DOCUMENT EXCERPT:
# Dragonfly Red vs OPPO HA-2 for driving 300 Ohms headphones



## TheEldestBoy

Hi All,
  
 Posters have touched _somewhat_ on this in previous threads, but I wanted to highlight the specific question in hopes of getting some more insight.
  
 Has anyone out there tried both the DFR and the OPPO HA-2 for driving a set of 300 Ohms cans (I'm thinking of the Sennheiser HD 600 and the HD 650 here)?  
  
 Did you find the OPPO HA-2 to have a significantly more powerful amp?

Did the OPPO HA-2 seem to drive the cans with more "oomph", "power", "authoroity", etc?
Did the OPPO HA-2 drive the cans to a louder volume?
  
 Or, did the DFR's AMP do just as good a job of driving the cans?


----------



## disastermouse

I'm debating both of these for my OPPO PM-3. Instinct tells me that the Oppo products should pair well, but I like the size of the Dragonfly Red and have heard rave reviews. The thing is, the Dragonfly is massively overpowered by my home system (Bifrost MB and Polaris amp) and would only be used for portable. 

The other things is the Oppo's favor are the Bass Boost and the gain switch. On the other hand, I see myself as more likely to run the Dragonfly more because of its size.


----------



## elgefe

In using the DFR, the HA-2, and the FiiO Mont Blanc amp, to MY ears, the DFR and the Mont Blanc each have more oomph and power than the HA-2.  I tried them all ithe the PM-3's and the 650's.  I've also tried them with my Beyer T90's.

STORED DATA:
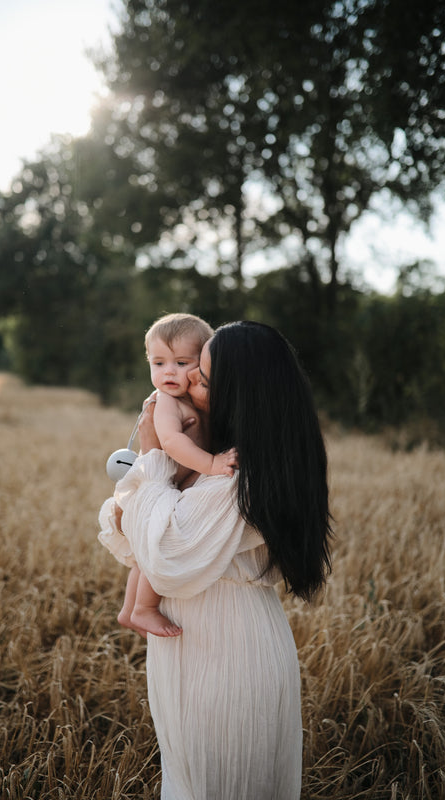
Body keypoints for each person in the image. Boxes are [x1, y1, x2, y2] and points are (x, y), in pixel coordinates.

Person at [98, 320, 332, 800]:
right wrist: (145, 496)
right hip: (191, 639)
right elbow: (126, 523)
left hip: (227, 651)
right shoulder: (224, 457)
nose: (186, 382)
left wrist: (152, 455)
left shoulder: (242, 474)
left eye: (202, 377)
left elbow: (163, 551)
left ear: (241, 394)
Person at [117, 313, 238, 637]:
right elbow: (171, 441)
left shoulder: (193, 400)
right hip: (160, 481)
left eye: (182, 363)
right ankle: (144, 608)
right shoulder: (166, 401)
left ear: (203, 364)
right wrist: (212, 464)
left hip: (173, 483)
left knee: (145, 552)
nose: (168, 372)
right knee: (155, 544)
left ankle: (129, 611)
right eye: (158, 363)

---

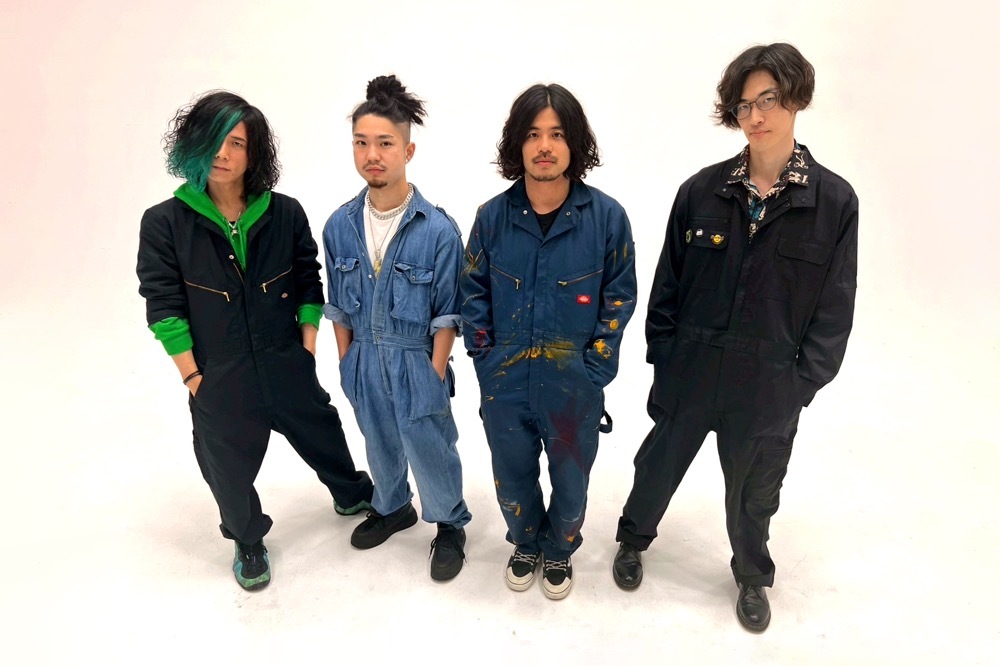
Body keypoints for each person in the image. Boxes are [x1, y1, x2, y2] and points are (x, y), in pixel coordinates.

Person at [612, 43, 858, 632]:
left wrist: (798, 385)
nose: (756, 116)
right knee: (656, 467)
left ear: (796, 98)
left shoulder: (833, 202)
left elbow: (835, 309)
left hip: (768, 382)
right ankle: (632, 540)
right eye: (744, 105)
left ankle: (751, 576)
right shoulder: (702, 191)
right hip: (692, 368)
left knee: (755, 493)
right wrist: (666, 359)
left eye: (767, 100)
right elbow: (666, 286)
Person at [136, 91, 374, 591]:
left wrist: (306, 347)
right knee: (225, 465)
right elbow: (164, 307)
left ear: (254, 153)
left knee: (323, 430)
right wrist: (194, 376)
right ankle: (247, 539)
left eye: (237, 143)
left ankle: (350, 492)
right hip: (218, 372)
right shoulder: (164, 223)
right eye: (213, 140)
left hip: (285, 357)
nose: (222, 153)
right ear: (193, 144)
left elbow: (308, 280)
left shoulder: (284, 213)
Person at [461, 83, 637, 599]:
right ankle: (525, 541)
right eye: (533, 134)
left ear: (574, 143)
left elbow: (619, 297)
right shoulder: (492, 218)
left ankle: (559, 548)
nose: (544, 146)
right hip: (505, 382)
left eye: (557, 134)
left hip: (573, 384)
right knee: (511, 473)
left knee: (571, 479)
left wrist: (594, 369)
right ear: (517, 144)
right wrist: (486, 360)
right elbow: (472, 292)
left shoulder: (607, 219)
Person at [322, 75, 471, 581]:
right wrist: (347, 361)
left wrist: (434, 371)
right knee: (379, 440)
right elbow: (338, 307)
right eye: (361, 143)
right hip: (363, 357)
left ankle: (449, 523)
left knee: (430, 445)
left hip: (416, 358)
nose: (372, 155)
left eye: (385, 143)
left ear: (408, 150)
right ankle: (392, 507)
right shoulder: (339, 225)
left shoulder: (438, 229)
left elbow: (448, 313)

---

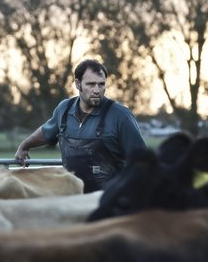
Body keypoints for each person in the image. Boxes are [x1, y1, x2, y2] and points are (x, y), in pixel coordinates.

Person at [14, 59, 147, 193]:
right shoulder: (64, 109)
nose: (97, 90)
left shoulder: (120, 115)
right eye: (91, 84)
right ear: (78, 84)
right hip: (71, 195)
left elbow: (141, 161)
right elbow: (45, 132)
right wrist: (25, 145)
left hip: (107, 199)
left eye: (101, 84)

EXERCISE DIRECTIONS:
Please say whether each statement below agrees with the forum thread above, answering yes or no and quoting the deciding words of the thread. (a) The first post names the Sennheiser HD 600 and HD 650 as the 300 Ohms headphones in mind. (b) The poster who owns the OPPO PM-3 would use the Dragonfly Red with the Bifrost MB and Polaris amp at home. (c) The last poster found that the HA-2 had more oomph than the DFR.

WRITTEN RESPONSE:
(a) Yes: "I'm thinking of the Sennheiser HD 600 and the HD 650 here"
(b) No: "would only be used for portable"
(c) No: "the DFR and the Mont Blanc each have more oomph and power than the HA-2"